1) First, create an evaluation **task** with the `Task$new()` method.

```{r}
#| label: tsk-new
simple_addition <- tibble(
  input = c("What's 2+2?", "What's 2+3?", "What's 2+4?"),
  target = c("4", "5", "6")
)

tsk <- Task$new(
  dataset = simple_addition, 
  solver = generate(chat_anthropic(model = "claude-3-7-sonnet-latest")), 
  scorer = model_graded_qa()
)
```

Tasks are composed of three main components:

* **Datasets** are a data frame with, minimally, columns `input` and `target`. `input` represents some question or problem, and `target` gives the target response.
* **Solvers** are functions that take `input` and return some value approximating `target`, likely wrapping ellmer chats. `generate()` is the simplest scorer in vitals, and just passes the `input` to the chat's `$chat()` method, returning its result as-is.
* **Scorers** juxtapose the solvers' output with `target`, evaluating how well the solver solved the `input`.

2) Evaluate the task.

```{r}
#| label: tsk-eval
#| eval: false
tsk$eval()
```

`$eval()` will run the solver, run the scorer, and then situate the results in a persistent log file that can be explored interactively with the Inspect log viewer.

```{r}
#| label: tsk-view
#| echo: false
#| fig-alt: "A screenshot of the Inspect log viewer, an interactive app displaying information on the 3 samples evaluated in this eval."
knitr::include_graphics("man/figures/log_viewer.png")
```

Any arguments to the solver or scorer can be passed to `$eval()`, allowing for straightforward parameterization of tasks.
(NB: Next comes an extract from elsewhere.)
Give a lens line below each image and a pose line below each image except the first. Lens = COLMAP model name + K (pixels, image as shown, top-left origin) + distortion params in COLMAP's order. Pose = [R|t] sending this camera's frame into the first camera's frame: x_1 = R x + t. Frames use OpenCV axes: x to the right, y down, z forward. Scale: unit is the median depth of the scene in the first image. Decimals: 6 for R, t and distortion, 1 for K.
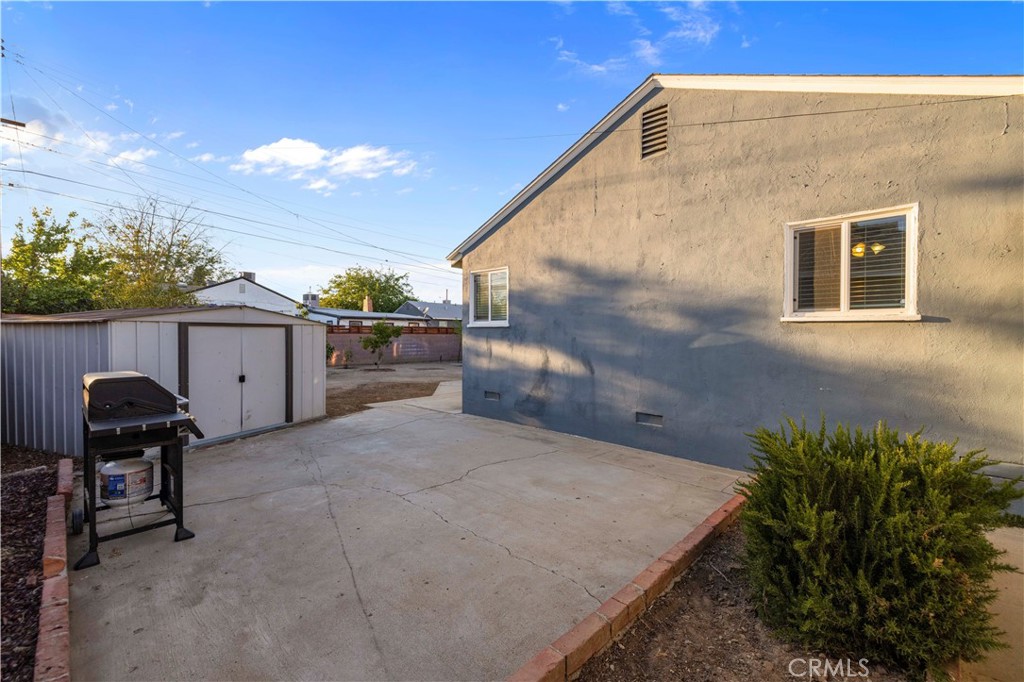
lens RADIAL K [[440.1, 0, 508.7], [0, 440.1, 337.7], [0, 0, 1]] dist [0.004110, 0.000104]
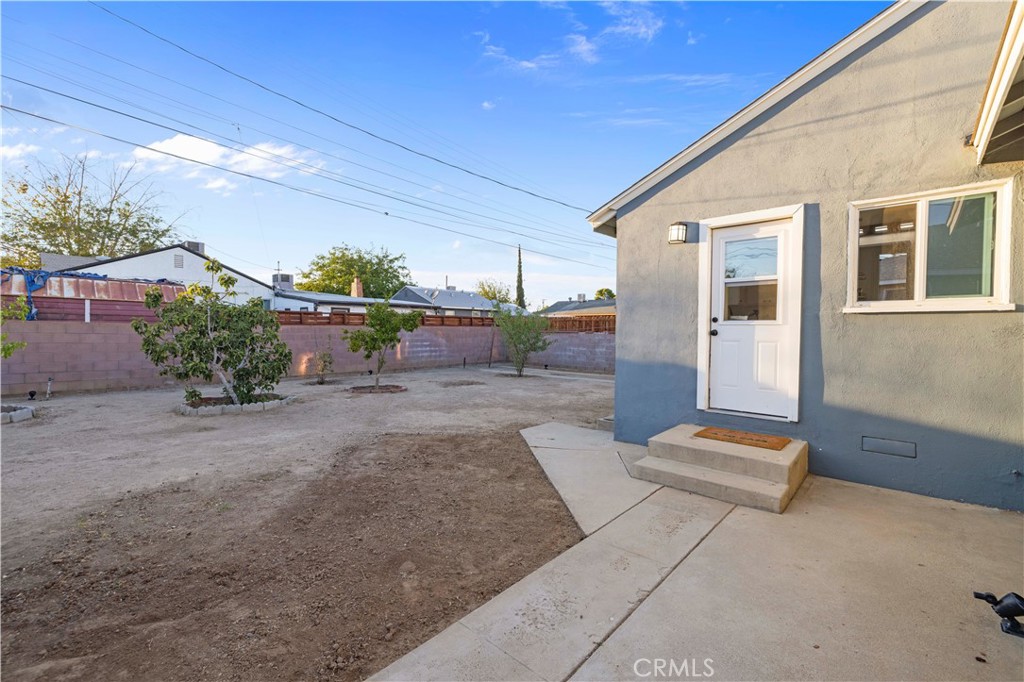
lens RADIAL K [[440.1, 0, 508.7], [0, 440.1, 337.7], [0, 0, 1]] dist [0.004110, 0.000104]
pose [[0.999724, 0.001016, 0.023457, -0.057261], [-0.001425, 0.999848, 0.017400, -0.001154], [-0.023436, -0.017429, 0.999573, 0.175141]]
For example, if I wanted to evaluate `chat_openai()` on this task rather than `chat_anthropic()`, I could write:

```{r}
#| label: tsk-openai
#| eval: false
tsk_openai <- tsk$clone()
tsk_openai$eval(solver_chat = chat_openai(model = "gpt-4o"))
```

For an applied example, see the "Getting started with vitals" vignette at `vignette("vitals", package = "vitals")`.